I have to get through the next 2 weeks without losing control.  Easier said then done.  



Saturday, December 12, 2015

10 Things....

10 Things I Never Thought I'd Say:

1.  Let's take a walk.
2.  No thank you (to dessert).
3.  Where are my leggings?
4.  The large shirt is way too big!
5.  Can I please have a box for 1/2 my meal?
6.  The skinnier the jeans, the better!
7.  Yum!  I love roasted spaghetti squash!
8.   I need a smaller bra!
9.   I'd like my burger wrapped in lettuce, please.
10. I feel skinny!!!

So happy to have said these things at least once.  If not more.  

This week begins the Beyond The Scale program.  It's different though I am not really sure how much so for me.  I pretty much do a lot of protein and veggies.  It's a good thing I am not a choco-holic.  Chocolate jumped more than 1/2!  WOW!

I know that once WW gets all their issues ironed out, it will be a fine program.  The focus is not just the scale but on your well-being overall.  A lot of touchy-feely kind of stuff.  Whatever works.  


Sunday, December 6, 2015

Just How DO I Do It?

I get asked all the time "how I do it"?  How do I?  Lots of planning. Lots of self control.  Lots of willpower.  

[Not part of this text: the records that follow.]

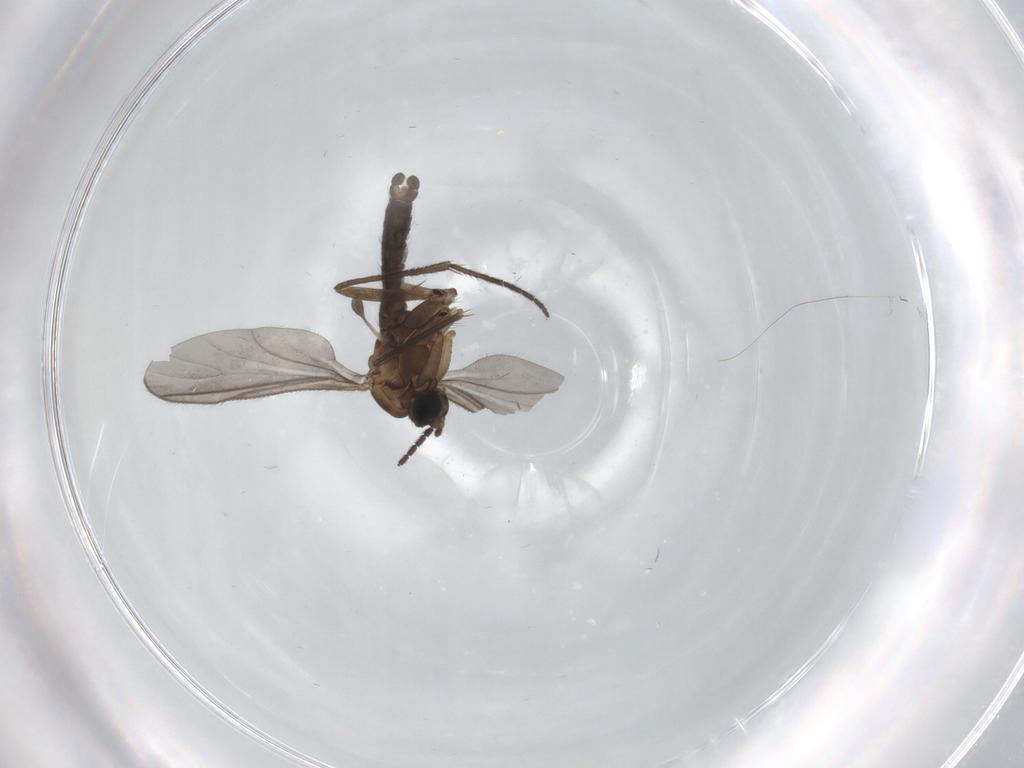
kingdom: Animalia
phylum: Arthropoda
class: Insecta
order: Diptera
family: Sciaridae
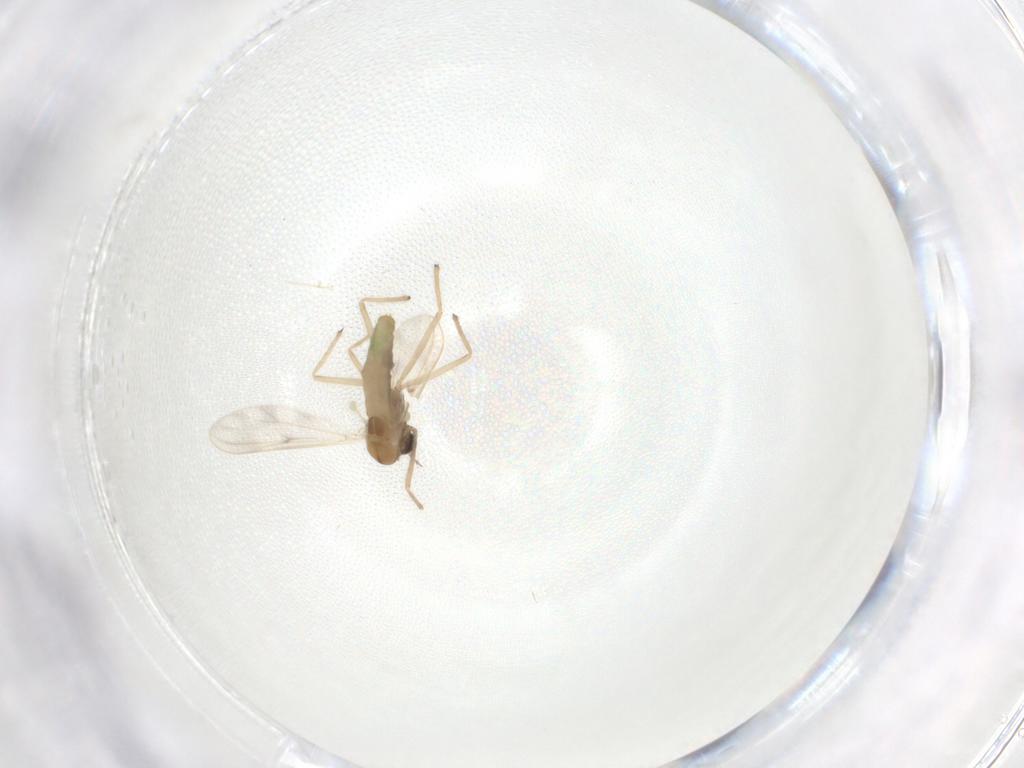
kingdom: Animalia
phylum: Arthropoda
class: Insecta
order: Diptera
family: Chironomidae
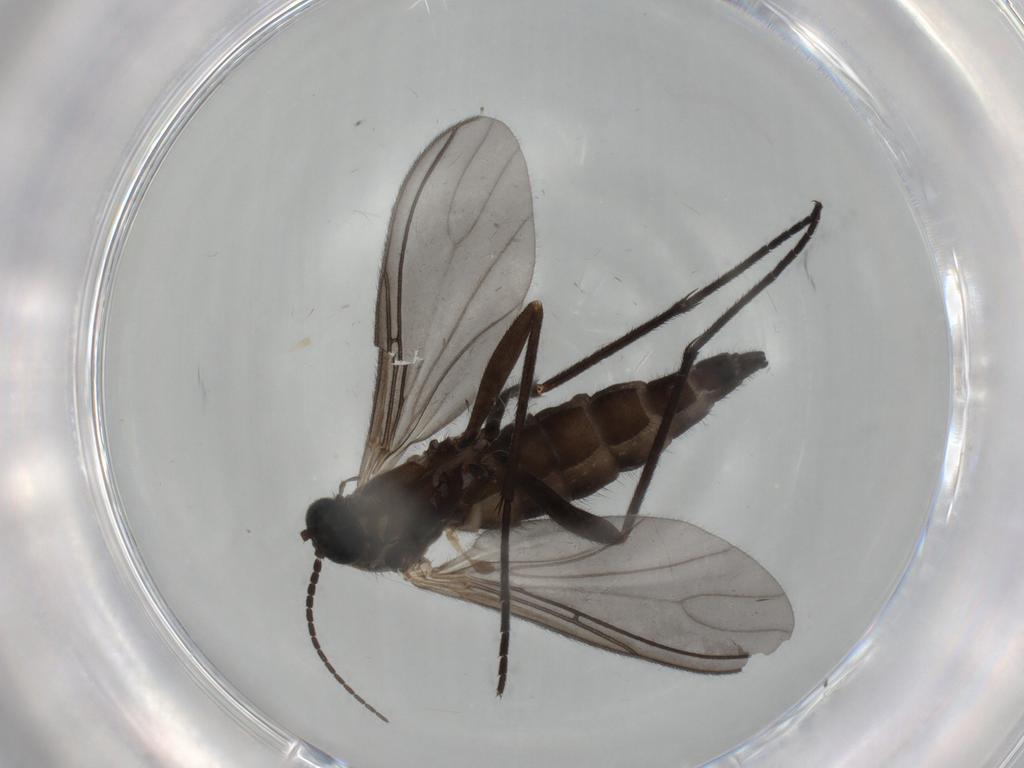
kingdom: Animalia
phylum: Arthropoda
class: Insecta
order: Diptera
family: Sciaridae
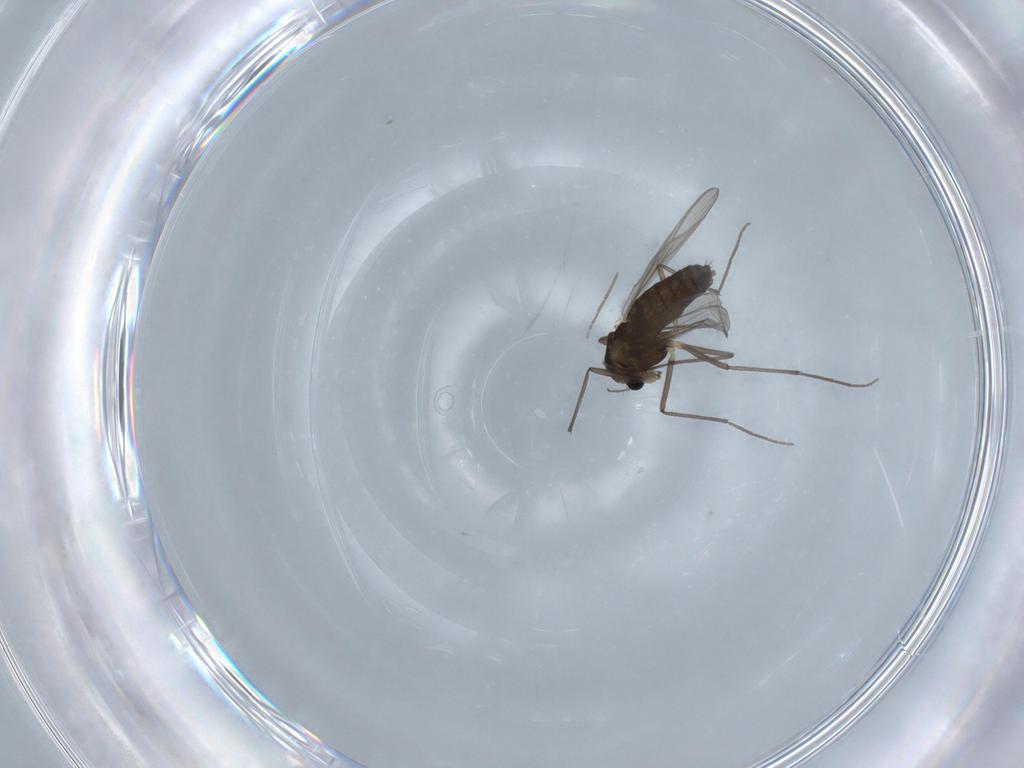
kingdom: Animalia
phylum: Arthropoda
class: Insecta
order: Diptera
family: Chironomidae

Always a planner and list maker, I took planning a step further by making a full menu (including breakfast, lunch and dinner) a week in advance.  I create my grocery list from that menu and total the points for each day.  This way I know how many points I have to "play" with (snacks and sneaks).  I use the notes app in my phone, my calendar and Pinterest.  I find this is makes life easier because it's one thing I don't have to think about every day.  Sure, there are times that I don't feel like fixing what's on my list.  Usually, I can rearrange the meal or switch days around.  But, for the most part, I stick to my list.

Once upon a time, saying, "No" to food was never in my vocabulary.  I never met a chicken wing, doughnut, french fry I didn't like.  Now, I am much more selective in what I eat. That's not to say that I don't eat things I really enjoy - ON OCCASION.  

This weekend we celebrated our 12th anniversary.  We went to a pub for lunch, where I enjoyed every bit of my really-not-healthy lunch.  With no regret.  And we ended the evening with a piece of cake.  Also, no regrets.  Because I have to live. Right?  Right.

After the devastation on the scale last week, I got back on track and succeeded.  Scale Victory!  I am so excited!  I am one step closer to GOAL!  YAY!